Westminster Fuzzy Fluffy Puppy Doggy Show

The ultimate contest. A sort of cross between pro wrestling, the Battle of Gettysburg, and the Miss Teen America pageant – except with dogs. The competition rages like a forest fire, commingled with the scent of musky Milk-Bones and the alkaline aroma of flea bath. The occasional solitary squeak of a rubber hotdog chew toy reverberates through the exhibition hall.

The Westminster Dog Show - the national championship of dogs. Appropriately named after Westminster Abbey - the seat of British royalty, and the former center of the civilized world – this dog show has it all. Bichons, German Shepherds, Pugs, Irish Deerhounds, and Mexican Big-Toothed Chicken Terriers.

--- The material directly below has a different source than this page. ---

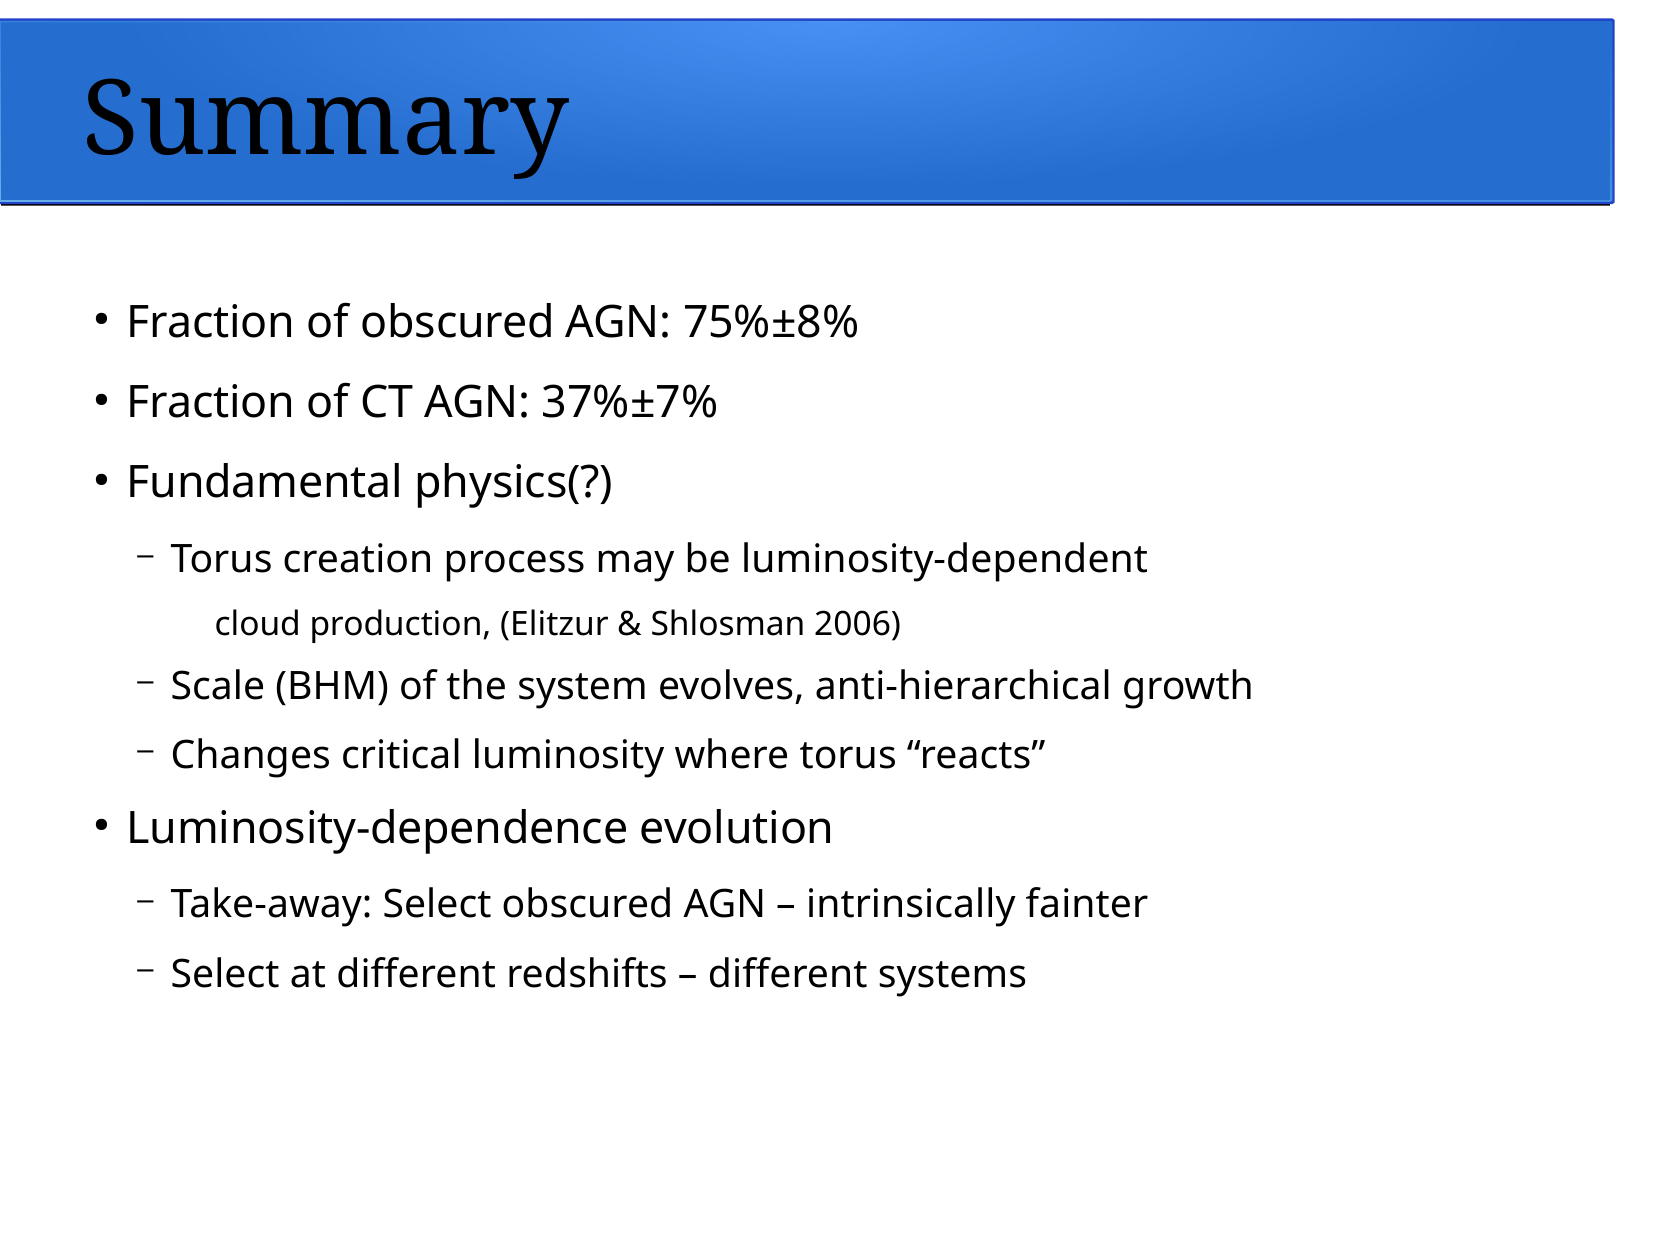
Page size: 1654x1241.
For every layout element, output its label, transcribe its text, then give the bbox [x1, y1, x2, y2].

list Fraction of obscured AGN: 75%­±8% Fraction of CT AGN: 37%±7% Fundamental physics(?) Torus creation process may be luminosity-dependent cloud production, (Elitzur & Shlosman 2006) Scale (BHM) of the system evolves, anti-hierarchical growth Changes critical luminosity where torus “reacts” Luminosity-dependence evolution Take-away: Select obscured AGN – intrinsically fainter Select at different redshifts – different systems [82, 290, 1571, 1010]
title Summary [82, 47, 1591, 181]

They all compete on an even playing field for the grand prize: a lifetime supply of honor. And 5,000 pounds of Eukanuba – the breakfast, lunch, and dinner of dog champions.

The dogs themselves are amazing specimens of their respective breeds. But the showdog owners are just plain batshit-crazy. No doubt about it. They make Scientologists look like scientists. Despite this, these owners have somehow managed to instill a sense of pride and competitive sprit into their dogs – even though, presumably, the dogs have no fucking clue what’s going on.

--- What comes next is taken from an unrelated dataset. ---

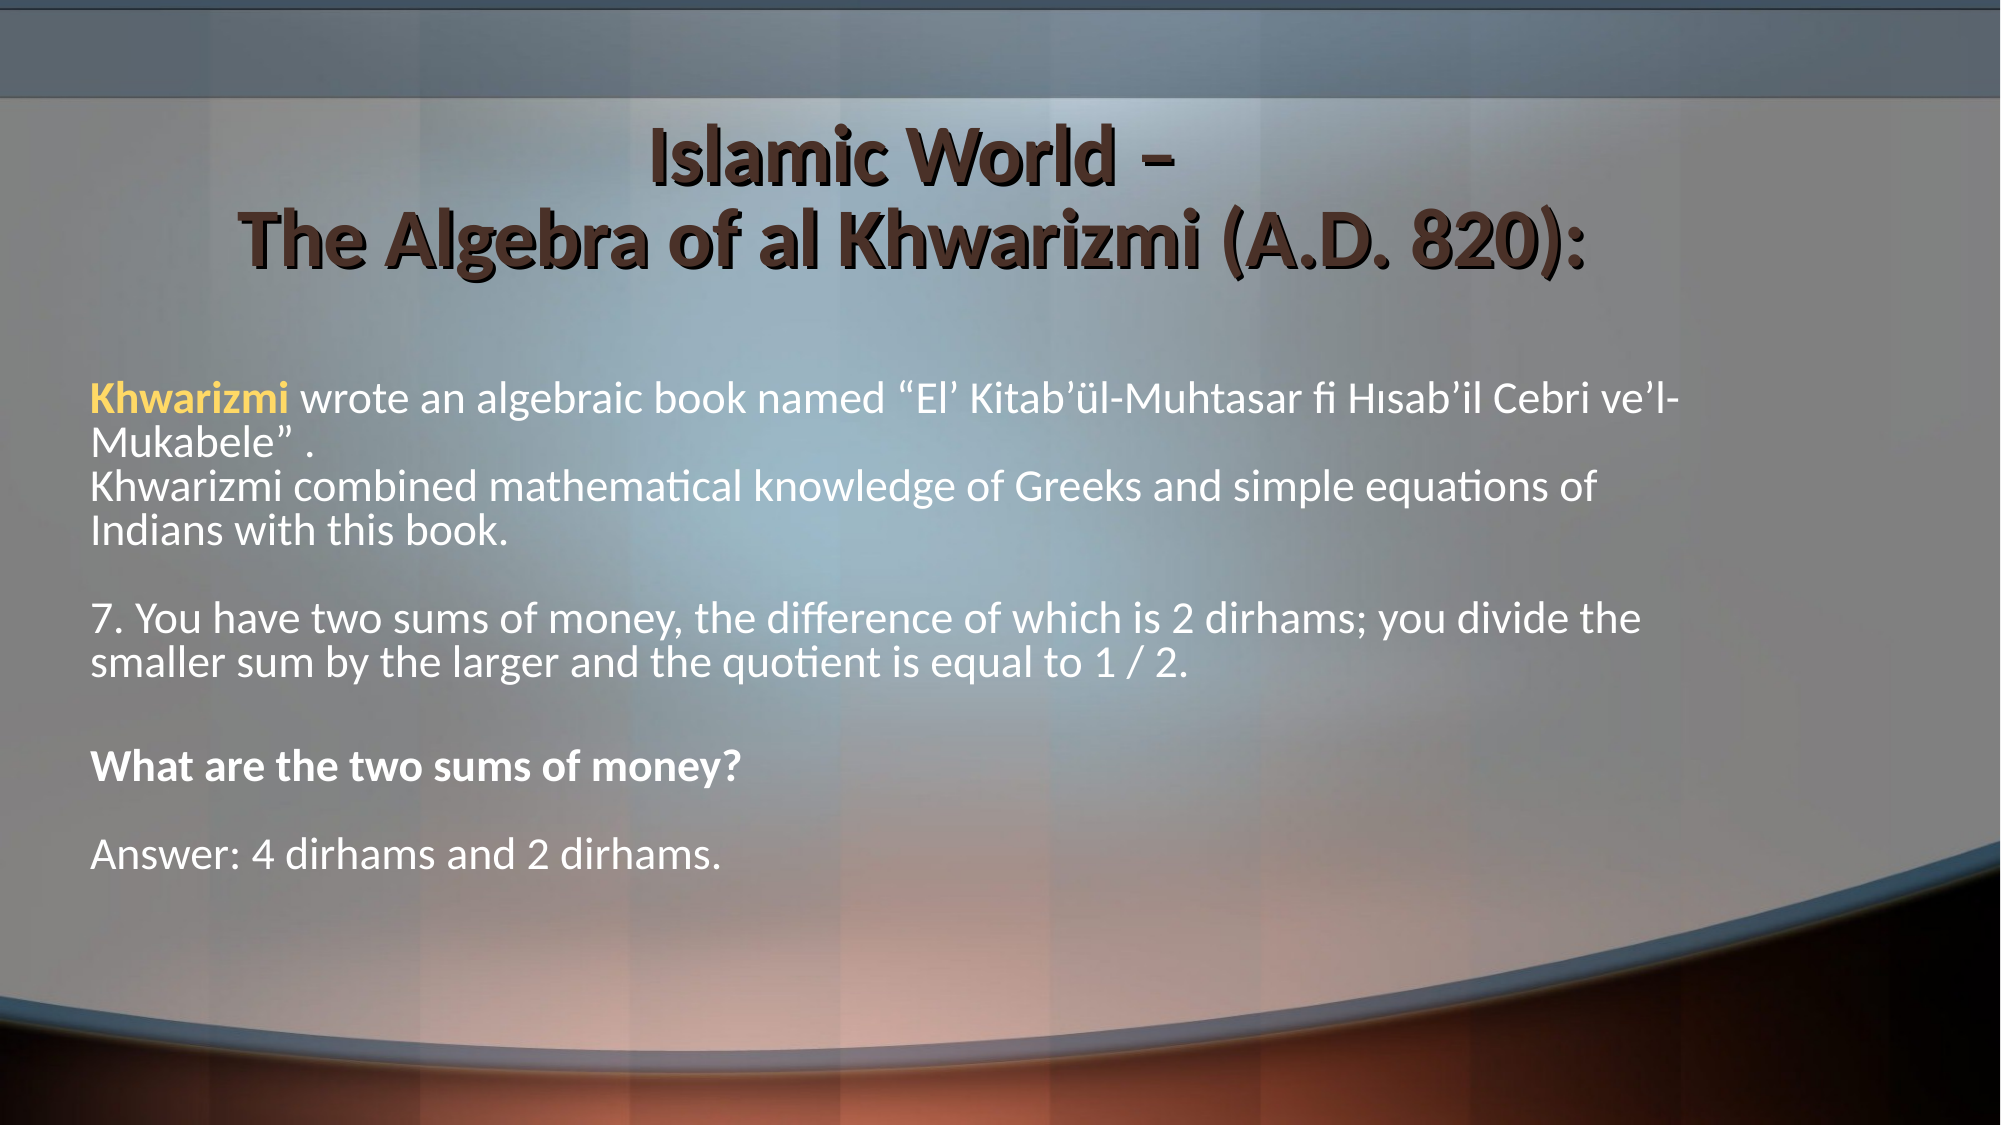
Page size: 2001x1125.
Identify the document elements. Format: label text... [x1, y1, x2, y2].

title Islamic World – The Algebra of al Khwarizmi (A.D. 820): [75, 104, 1732, 294]
list Khwarizmi wrote an algebraic book named “El’ Kitab’ül-Muhtasar fi Hısab’il Cebri ve’l-Mukabele” . Khwarizmi combined mathematical knowledge of Greeks and simple equations of Indians with this book. 7. You have two sums of money, the difference of which is 2 dirhams; you divide the smaller sum by the larger and the quotient is equal to 1 / 2. What are the two sums of money? Answer: 4 dirhams and 2 dirhams. [75, 299, 1732, 920]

“Ooh, other dogs!! And lots of humans!! I get a treat if I sit still while this human who smells like other dogs inspects my teeth and ears! What fun! Now we get to go for a little jog in a big circle. I love chasing squirrels!! I’d like to urinate now, but I know that for some reason this would make my owner very upset. So I’ll hold it in until we get into the car.”

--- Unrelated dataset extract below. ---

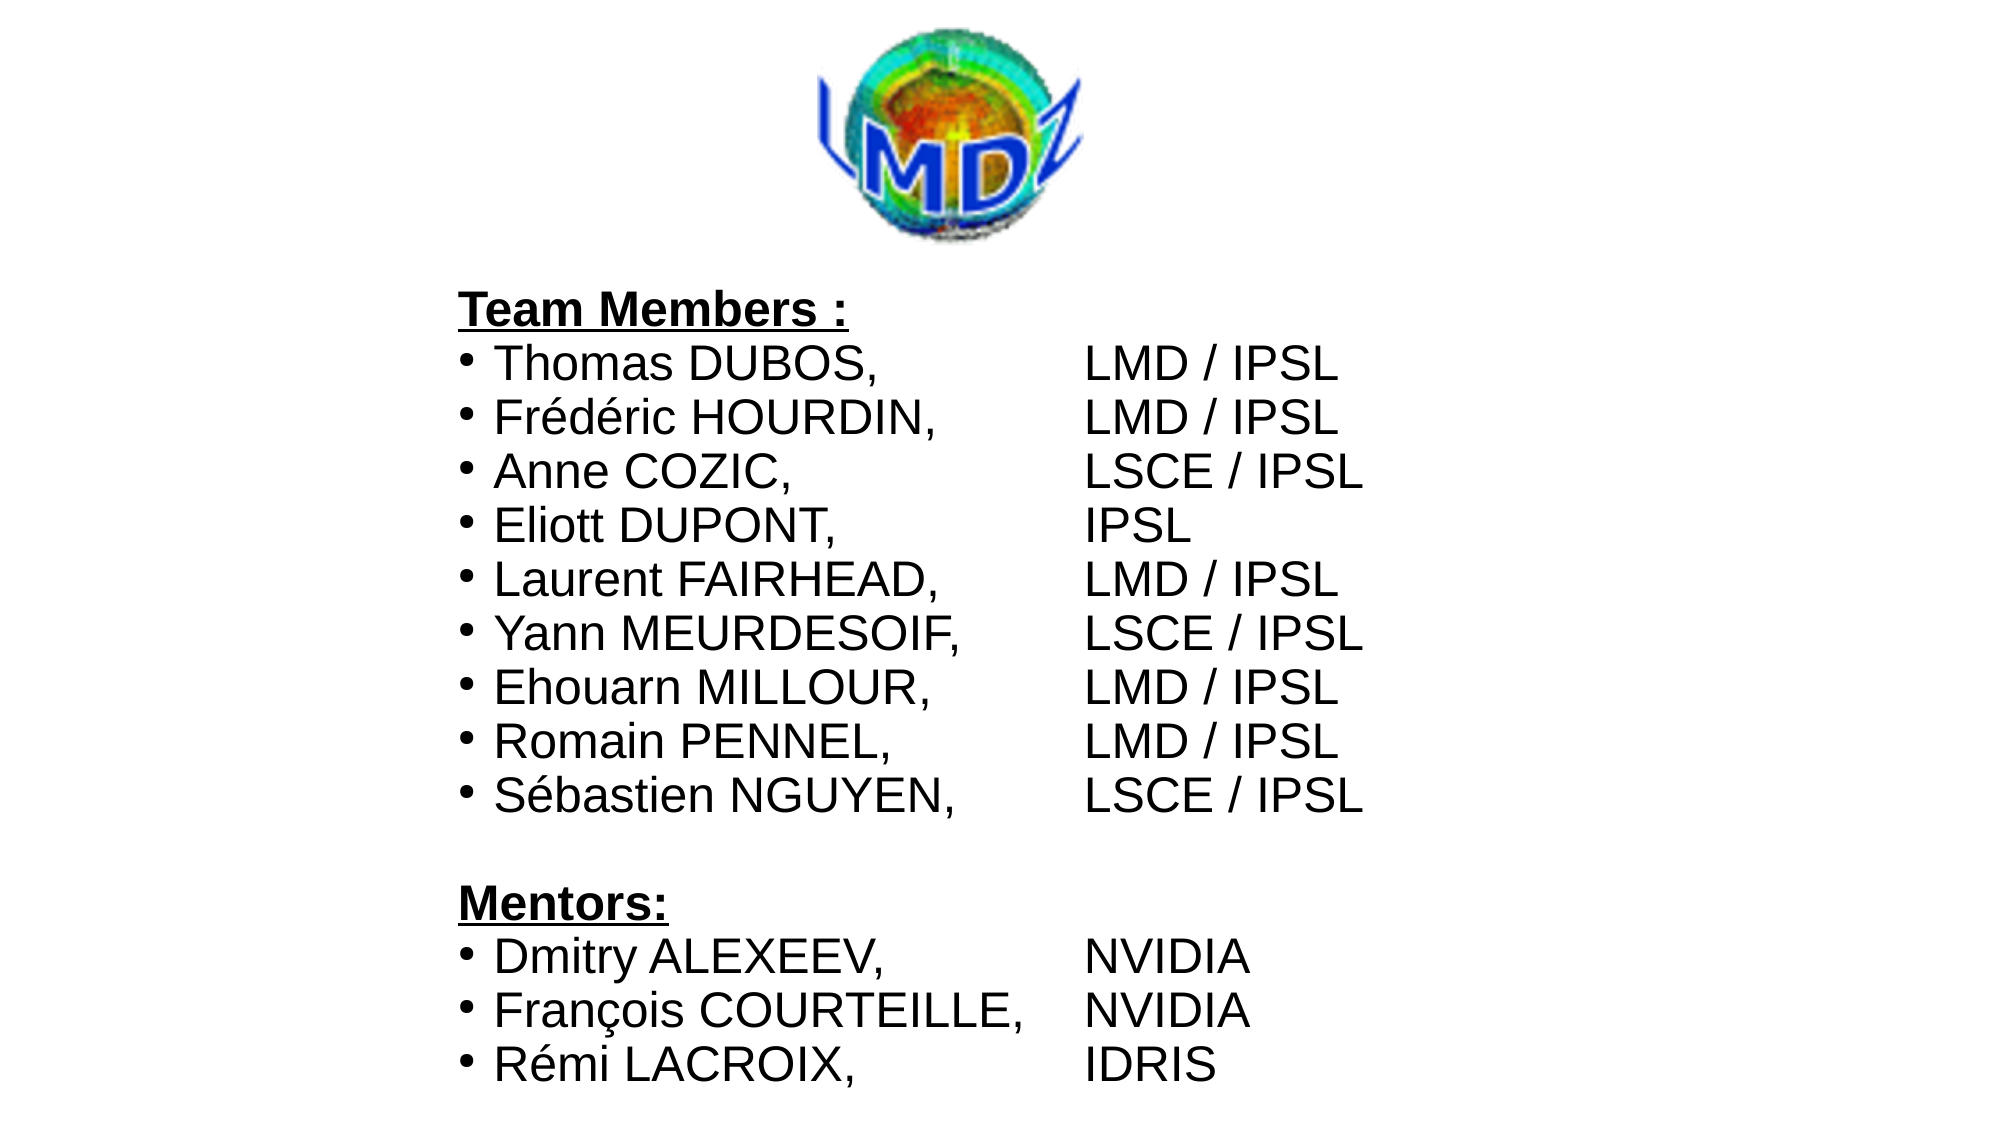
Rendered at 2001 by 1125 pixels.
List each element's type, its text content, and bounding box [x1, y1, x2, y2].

As some of you already know, I love dogs, and in my eyes every dog’s a winner – showdog or no. Except for those strange dogs who snap at me when I try to pat their heads, or those who look at me like I’m crazy when I say “Hi dog!!” as I pass by. They’re probably thinking, “Do I know that guy?”

I can understand how that could be frustrating for them. The owners generally don’t seem to notice.

Anyway, congratulations to Stump, the Sussex Spaniel. This 10 year-old, floppy-eared, goofy-gaited furry pile of fun not only won the hearts of the crowd in attendance, but also of those who watched clips of the show before writing a blog post on the topic. The oldest dog to ever win best-in-show, Stump is an inspiration to older mammals everywhere.